L’Italia e Bergamo in particolare, si legge nel comunicato, si distinguono storicamente per un’asimmetria nella divisione dei ruoli all’interno della coppia. Questo anche a causa della presenza di un modello di welfare piuttosto diffuso (specie per quanto riguarda i servizi all’infanzia e la non autosufficienza), che si caratterizza per un’offerta di servizi pubblici di cura ridotta e la forte attribuzione di responsabilità diretta alla famiglia. La percentuale di utenti dell’asilo nido (10,9%) sul totale della popolazione di riferimento (0 - 2 anni), rilevata qualche tempo fa nella provincia di Bergamo, era molto bassa se confrontata con la maggior parte delle province lombarde. Ed un modello di welfare “caricato” prevalentemente sulla famiglia tradizionale, la cui struttura è profondamente mutata rispetto a pochi decenni or sono, rischia di essere troppo debole.

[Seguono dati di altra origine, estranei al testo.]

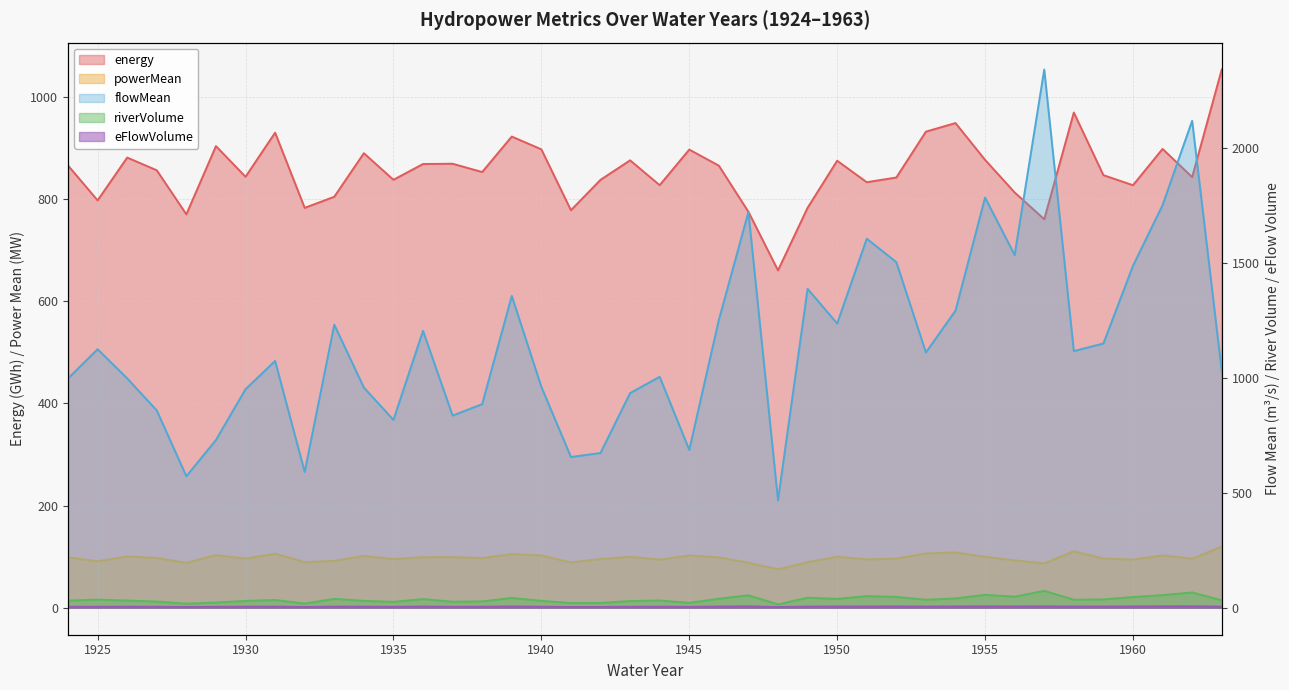

At how many categories does at least one series exceed 1390?

9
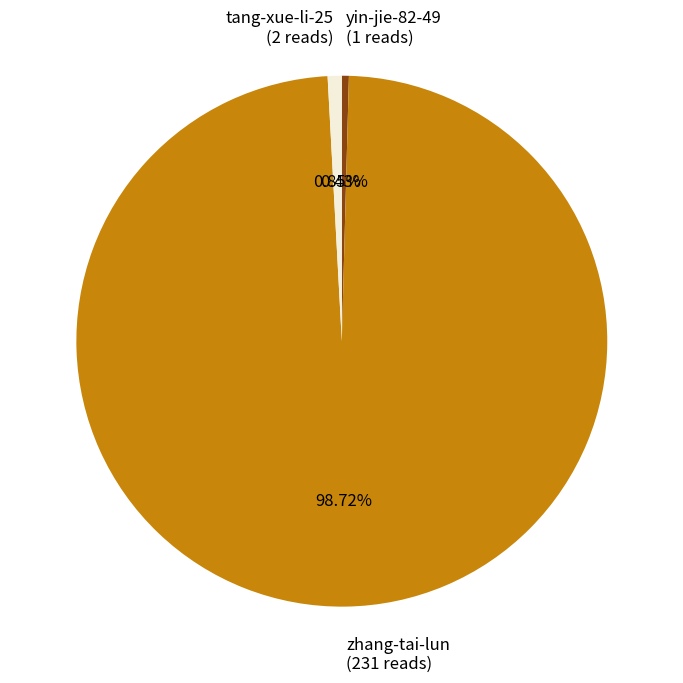

The tang-xue-li-25 slice represents 1% of the pie. True or false?

True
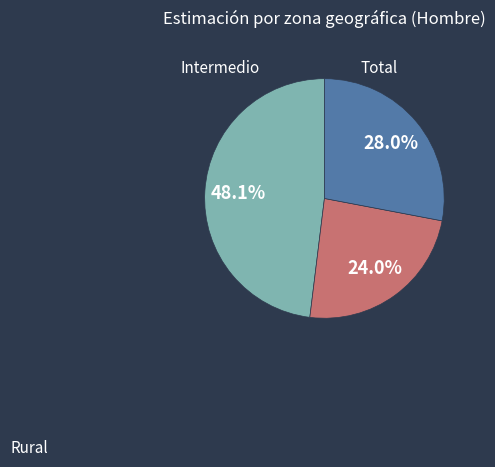

Which slice is the largest?

Rural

Per riequilibrare lo stato dei diritti servono investimenti, poiché il percorso di inclusione al lavoro delle donne si è fatto ancora più difficile. “Anche per questo – hanno detto i due dirigenti sindacali – i principi della work-life balance, emanati all’interno dei 20 pilastri europei dei diritti sociali del 2017, vanno concretizzati rapidamente e devono costituire una delle priorità nei piani di investimento nazionali finanziati dai fondi europei. Intervenire sull’organizzazione flessibile al lavoro, sul sistema dei congedi, sui servizi di assistenza, sullo sviluppo delle pari opportunità anche nell’ambito della famiglia diventa davvero strategico. In conclusione possiamo dire che ridurre, fino a superarle, le differenze di genere, ed incrementare le quote di occupazione femminile (e giovanile) non può che agevolare un reale progetto di ripresa economica e di crescita demografica, paritaria, del nostro paese e del nostro territorio”.